Bob Melvin on the incident where Olson stopped running and the ball dropped:

“It might have been some communication problems there too, cause that is a ball he usually gets to pretty easily. He might have heard something too that got him off it.”

The most eventful part of the game was in the bottom of the fifth. The A’s were already upset after letting an automatic out drop, which cost them a run. Then, a call that was under review for a minute-and-fifty seconds changed everything.

Laureano hit a line drive to center field before both Grossman and Profar struck out. Phegley connected for a base hit and, with men on first and second and two outs, Semien hit a line drive down right field line that bounced near the line and was called foul. 

Semien on the biggest play of the night that changed the momentum of the game:

“A game-changing play. That ball is called fair, it’s a tie game with a runner on third with our best hitter up. So, against the best pitcher in the major leagues, so anytime you are facing the best pitcher in the league you get a chance to get an extra base hit that ties the game and the best hitter is on deck and it gets called foul, its frustrating.”

The ball under review showed chalk coming up before right-fielder Josh Reddick dove for it. After the call stood, Melvin came out and argued the call. Semien ended up grounding into a fielders choice and, after reaching first base, yelled something, not directly to the umpire but definitely loud enough for him to hear it. 

Semien on what went down before the ejection:

“He said that’s enough a couple times, I said something else. I was about 90 feet away when I said my last word. I turned around immediately and I didn’t know. I just saw Bob running out there so.”

The umpire ejected Semien from the game, and Semien finally lost it. Melvin came back on the field and argued as well. Chad Pinder came in to play for Semien at shortstop. The team’s energy went down hill and, even though Oakland were down by just two runs, it seemed like nobody wanted to continue the game. 

Semien doesn’t blame the umpires for not seeing the white paint come up because of Reddick’s dive, but he explained why he was upset with the call:

“I don’t know where the position is supposed to be but when I’m on the field and I see a big screen at the coliseum and I see white paint come up, I think thats an RBI double or triple against Justin Verlander and that is why I was mad.”

Bob Melvin on Anderson’s injury:

“I think we got him out of there in time, he had been dealing with it all week a little bit.. I just didn’t want that thing to get any worse so hopefully he gets some treatment and is ready to go for the next start.”

Anderson’s side, his ribs, has been hurting or uncomfortable. Petit relieved Anderson who walked off the mound with the trainer after making the first out of the sixth inning.

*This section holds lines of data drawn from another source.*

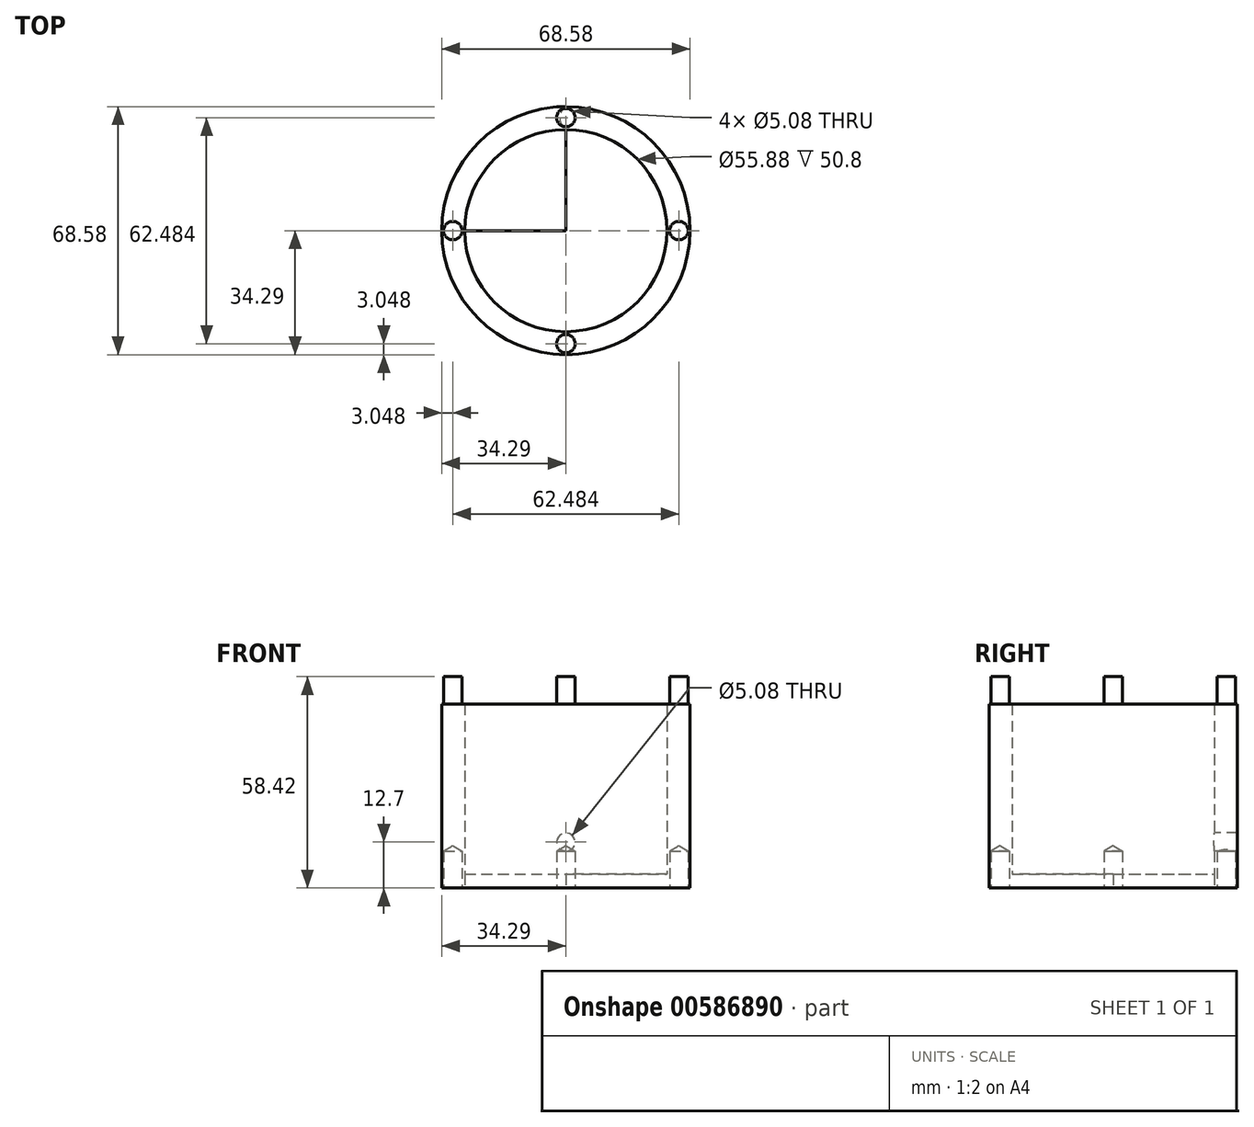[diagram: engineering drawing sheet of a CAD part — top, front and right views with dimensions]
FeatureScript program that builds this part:
annotation { "Feature Type Name" : "Feature", "Feature Type Description" : "" }
export const myFeature = defineFeature(function(context is Context, id is Id, definition is map)
    precondition{}
    {
        {
            var Q0;
            Q0=qCreatedBy(makeId("Front.planeOp"),FACE);
            var sketch = newSketch(context, id + "F0", { "sketchPlane" : qUnion([Q0])});
            skLineSegment(sketch, "E0.bottom", {"start": v(0, 0) * mm, "end": v(27.94, 0) * mm});
            skLineSegment(sketch, "E0.top", {"start": v(0, 20.3) * mm, "end": v(27.94, 20.3) * mm});
            skLineSegment(sketch, "E0.left", {"start": v(0, 0) * mm, "end": v(0, 20.3) * mm});
            skLineSegment(sketch, "E0.right", {"start": v(27.94, 0) * mm, "end": v(27.94, 20.3) * mm});
            skLineSegment(sketch, "E1.bottom", {"start": v(27.94, 0) * mm, "end": v(34.3, 0) * mm});
            skLineSegment(sketch, "E1.top", {"start": v(27.94, 50.8) * mm, "end": v(34.29, 50.8) * mm});
            skLineSegment(sketch, "E1.left", {"start": v(27.94, 0) * mm, "end": v(27.94, 50.8) * mm});
            skLineSegment(sketch, "E1.right", {"start": v(34.3, 0) * mm, "end": v(34.29, 50.8) * mm});
            skPoint(sketch, "E2", {"position": v(0, 12.7) * mm});
            skSolve(sketch);
        }
        {
            var Q0;
            {var subQ3=sQuery(id+"F0.wireOp",EDGE,"E1.bottom");Q0=makeQuery(id+"F0.imprint","IMPRINT",FACE,{"disambiguationData":[TD([[makeQuery(id+"F0.imprint","IMPRINT",EDGE,{"derivedFrom":subQ3}),1.0]])]});}
            var Q1;
            Q1=sQuery(id+"F0.wireOp",EDGE,"E0.left");
            revolve(context, id + "F1", {"entities" : qUnion([Q0]), "axis" : qUnion([Q1]), "revolveType" : RevolveType.FULL});
        }
        {
            var Q0;
            Q0=makeQuery(id+"F1.opRevolve","SWEPT_FACE",FACE,{"disambiguationData":[OSD([sQuery(id+"F0.wireOp",EDGE,"E1.top")])]});
            var sketch = newSketch(context, id + "F2", { "sketchPlane" : qUnion([Q0])});
            skCircle(sketch, "E3", {"center": v(0, 31.24) * mm, "radius": 2.54 * mm});
            skCircle(sketch, "E4", {"center": v(31.24, 0) * mm, "radius": 2.54 * mm});
            skCircle(sketch, "E5", {"center": v(0, -31.24) * mm, "radius": 2.54 * mm});
            skCircle(sketch, "E6", {"center": v(-31.24, 0) * mm, "radius": 2.54 * mm});
            skSolve(sketch);
        }
        {
            var Q0;
            Q0=makeQuery(id+"F2.imprint","IMPRINT",FACE,{"disambiguationData":[TD([[makeQuery(id+"F2.imprint","IMPRINT",EDGE,{"derivedFrom":sQuery(id+"F2.wireOp",EDGE,"E3")}),1.0]])]});
            var Q1;
            Q1=makeQuery(id+"F2.imprint","IMPRINT",FACE,{"disambiguationData":[TD([[makeQuery(id+"F2.imprint","IMPRINT",EDGE,{"derivedFrom":sQuery(id+"F2.wireOp",EDGE,"E4")}),1.0]])]});
            var Q2;
            Q2=makeQuery(id+"F2.imprint","IMPRINT",FACE,{"disambiguationData":[TD([[makeQuery(id+"F2.imprint","IMPRINT",EDGE,{"derivedFrom":sQuery(id+"F2.wireOp",EDGE,"E5")}),1.0]])]});
            var Q3;
            Q3=makeQuery(id+"F2.imprint","IMPRINT",FACE,{"disambiguationData":[TD([[makeQuery(id+"F2.imprint","IMPRINT",EDGE,{"derivedFrom":sQuery(id+"F2.wireOp",EDGE,"E6")}),1.0]])]});
            extrude(context, id + "F3", {"entities" : qUnion([Q0, Q1, Q2, Q3]), "operationType" : NewBodyOperationType.ADD, "depth" : 7.62 * mm, "offsetDistance" : 25.4 * mm});
        }
        {
            var Q0;
            Q0=sQuery(id+"F0.wireOp",VERTEX,"E2");
            var Q1;
            Q1=makeQuery(id+"F1.opRevolve","SWEPT_BODY",BODY,{"disambiguationData":[OSD([sQuery(id+"F0.wireOp",EDGE,"E1.bottom"),sQuery(id+"F0.wireOp",EDGE,"E1.top"),sQuery(id+"F0.wireOp",EDGE,"E1.left"),sQuery(id+"F0.wireOp",EDGE,"E1.right")])]});
            hole(context, id + "F4", {"style" : HoleStyle.SIMPLE, "endStyle" : HoleEndStyle.THROUGH, "holeDiameter" : 5.08 * mm, "majorDiameter" : 6.35 * mm, "isTappedThrough" : true, "tappedDepth" : 12.7 * mm, "tapClearance" : 3, "startFromSketch" : true, "locations" : qUnion([Q0]), "scope" : qUnion([Q1])});
        }
        {
            var Q0;
            Q0=qCreatedBy(makeId("Top.planeOp"),FACE);
            var sketch = newSketch(context, id + "F5", { "sketchPlane" : qUnion([Q0])});
            skPoint(sketch, "E7", {"position": v(0, 31.24) * mm});
            skPoint(sketch, "E8", {"position": v(-31.24, 0) * mm});
            skPoint(sketch, "E9", {"position": v(0, -31.24) * mm});
            skPoint(sketch, "E10", {"position": v(31.24, 0) * mm});
            skSolve(sketch);
        }
        {
            var Q0;
            Q0=sQuery(id+"F5.wireOp",VERTEX,"E9");
            var Q1;
            Q1=sQuery(id+"F5.wireOp",VERTEX,"E10");
            var Q2;
            Q2=sQuery(id+"F5.wireOp",VERTEX,"E7");
            var Q3;
            Q3=sQuery(id+"F5.wireOp",VERTEX,"E8");
            var Q4;
            Q4=makeQuery(id+"F1.opRevolve","SWEPT_BODY",BODY,{"disambiguationData":[OSD([sQuery(id+"F0.wireOp",EDGE,"E1.bottom"),sQuery(id+"F0.wireOp",EDGE,"E1.top"),sQuery(id+"F0.wireOp",EDGE,"E1.left"),sQuery(id+"F0.wireOp",EDGE,"E1.right")])]});
            hole(context, id + "F6", {"style" : HoleStyle.SIMPLE, "endStyle" : HoleEndStyle.BLIND, "oppositeDirection" : true, "holeDiameter" : 5.08 * mm, "majorDiameter" : 6.35 * mm, "holeDepth" : 10.16 * mm, "isTappedThrough" : true, "tappedDepth" : 12.7 * mm, "tapClearance" : 3, "startFromSketch" : true, "locations" : qUnion([Q0, Q1, Q2, Q3]), "scope" : qUnion([Q4])});
        }
        {
            var Q0;
            Q0=qCreatedBy(makeId("Top.planeOp"),FACE);
            var sketch = newSketch(context, id + "F7", { "sketchPlane" : qUnion([Q0])});
            skArc(sketch, "E11", {"start": v(-28.17, 0) * mm, "mid": v(19.92, -19.92) * mm, "end": v(0, 28.17) * mm});
            skLineSegment(sketch, "E12", {"start": v(-28.17, 0) * mm, "end": v(0, 0) * mm});
            skPoint(sketch, "E13", {"position": v(-19.12, 21.16) * mm});
            skLineSegment(sketch, "E14", {"start": v(0, 0) * mm, "end": v(0, 28.17) * mm});
            skSolve(sketch);
        }
        {
            var Q0;
            Q0=makeQuery(id+"F7.imprint","IMPRINT",FACE,{"disambiguationData":[TD([[makeQuery(id+"F7.imprint","IMPRINT",EDGE,{"derivedFrom":sQuery(id+"F7.wireOp",EDGE,"E11")}),1.0]])]});
            extrude(context, id + "F8", {"entities" : qUnion([Q0]), "operationType" : NewBodyOperationType.ADD, "depth" : 3.8 * mm, "offsetDistance" : 25.4 * mm});
        }
    });
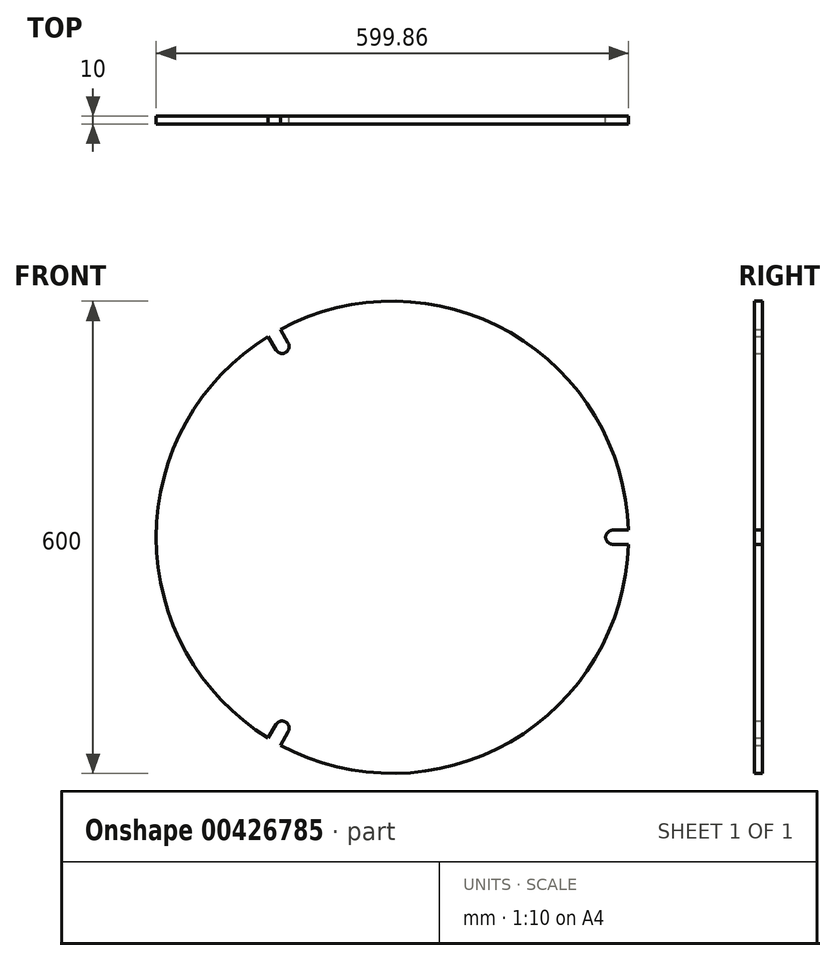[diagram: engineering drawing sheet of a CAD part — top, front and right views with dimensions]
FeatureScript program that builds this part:
annotation { "Feature Type Name" : "Feature", "Feature Type Description" : "" }
export const myFeature = defineFeature(function(context is Context, id is Id, definition is map)
    precondition{}
    {
        {
            var Q0;
            Q0=qCreatedBy(makeId("Front.planeOp"),FACE);
            var sketch = newSketch(context, id + "F0", { "sketchPlane" : qUnion([Q0])});
            skCircle(sketch, "E0", {"center": v(0, 0) * mm, "radius": 300 * mm});
            skCircle(sketch, "E1", {"center": v(0, 0) * mm, "radius": 254 * mm, "construction": true});
            skCircle(sketch, "E2.0", {"center": v(0, 0) * mm, "radius": 248 * mm, "construction": true});
            skLineSegment(sketch, "E3", {"start": v(0, 0) * mm, "end": v(-150, 259.8) * mm, "construction": true});
            skCircle(sketch, "E4", {"center": v(-140, 242.49) * mm, "radius": 9 * mm});
            skLineSegment(sketch, "E5", {"start": v(-132.2, 246.99) * mm, "end": v(-142.14, 264.2) * mm});
            skLineSegment(sketch, "E6", {"start": v(-147.8, 237.99) * mm, "end": v(-157.73, 255.2) * mm});
            skCircle(sketch, "E7", {"center": v(0, 0) * mm, "radius": 280 * mm, "construction": true});
            skLineSegment(sketch, "E8.1.0", {"start": v(-132.2, -246.99) * mm, "end": v(-142.14, -264.2) * mm});
            skCircle(sketch, "E8.1.1", {"center": v(-140, -242.49) * mm, "radius": 9 * mm});
            skLineSegment(sketch, "E8.1.2", {"start": v(-147.8, -237.99) * mm, "end": v(-157.73, -255.2) * mm});
            skLineSegment(sketch, "E8.2.0", {"start": v(280, 9) * mm, "end": v(299.86, 9) * mm});
            skCircle(sketch, "E8.2.1", {"center": v(280, 0) * mm, "radius": 9 * mm});
            skLineSegment(sketch, "E8.2.2", {"start": v(280, -9) * mm, "end": v(299.86, -9) * mm});
            skSolve(sketch);
        }
        {
            var Q0;
            Q0=makeQuery(id+"F0.imprint","IMPRINT",FACE,{"disambiguationData":[TD([[makeQuery(id+"F0.imprint","IMPRINT",EDGE,{"derivedFrom":sQuery(id+"F0.wireOp",EDGE,"E0")}),1.0]])]});
            extrude(context, id + "F1", {"entities" : qUnion([Q0]), "depth" : 10 * mm});
        }
    });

Soria came in the ninth to close the game. Petit pitched like an Astros reliever from last night, lasting 2 2/3 innings with two strikeouts and the rest all zeros, not allowing a single run or man on base. 

Soria (4.76 ERA) gave up a home run in the ninth inning. Reddick had a base hit and then Chirinos jacked the ball 427 feet into center-field for a two-run homer that grew the Astros lead to 5-1. Soria threw him a 92-mph fastball low in the middle of the box, and the ball was long gone as soon as it hit the bat. 

On Deck

Chris Bassitt takes on Gerrit Cole Sunday afternoon for the final game of the series. 

Notes

Justin Verlander passed Cy Young with 2809 strikeouts. … Khris Davis returned to the starting lineup, going 0-for-4 with a strikeout.